The FBI has asked for personal items of Gabby Petito's fiancé, Brian Laundrie that might have his DNA, the Laundries' family lawyer said.

During the agency's visit to the family home, "The FBI requested some personal items belonging to Brian Laundrie to assist them with DNA matching and Brian's parents provided the FBI with what they could," the Laundries' lawyer, Steven Bertolino, told reporters.

FBI agents returned to the Florida home Laundrie shared with his parents on Sunday. Footage showed at least two agents could be seen at the home and one had a bag in his hand.




Laundrie's parents told authorities on September 17 that the 23-year-old left their home days earlier with his backpack and said he was headed to the Carlton Reserve.

Since then, investigators have scoured the Carlton Reserve, the "vast and unforgiving" 25,000 acres of swampland that's home to alligators and snakes. Drones, dive teams and bloodhounds joined in the extensive search effort, according to the North Port Police Department.

"I don't think you're going to see those large-scale types of efforts this week. The FBI is now leading the search. I'm told it will be scaled back and targeted based on intelligence," police spokesman Josh Taylor said.



Gabby Petito, 22, and Laundrie, 23, had been road-tripping in a white van from New York through the US West over the summer and documented their travel on social media.

Those posts abruptly stopped in late August, and Laundrie returned to his North Port, Florida, home on September 1 in their van without Petito, whose family reported her missing September 11.

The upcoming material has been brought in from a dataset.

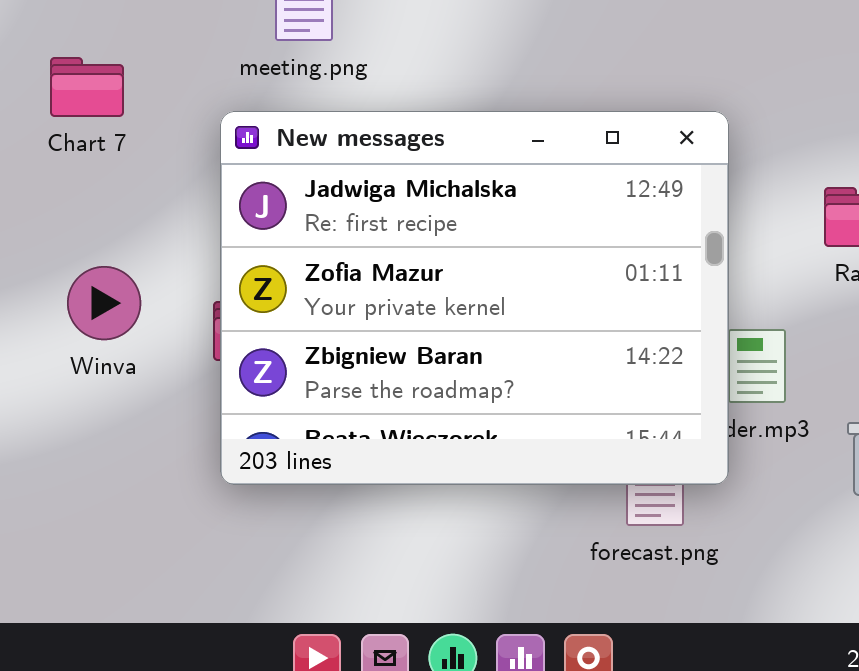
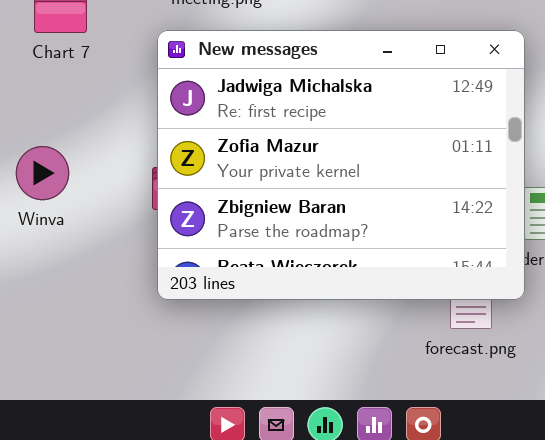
Winva: [67,266,141,340] -> [16,146,69,200], moved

Investigators found Petito’s body on September 19.

Laundrie faces a federal warrant for his arrest for the "use of unauthorized devices" stemming from his actions following Petito's death. Laundrie allegedly used a debit card and PIN number for accounts that did not belong to him for charges exceeding $1,000 between the dates of August 30 and September 1, according to a federal indictment.

Two separate rewards totaling $30,000 have been offered to anyone who provides law enforcement officials with Laundrie's whereabouts.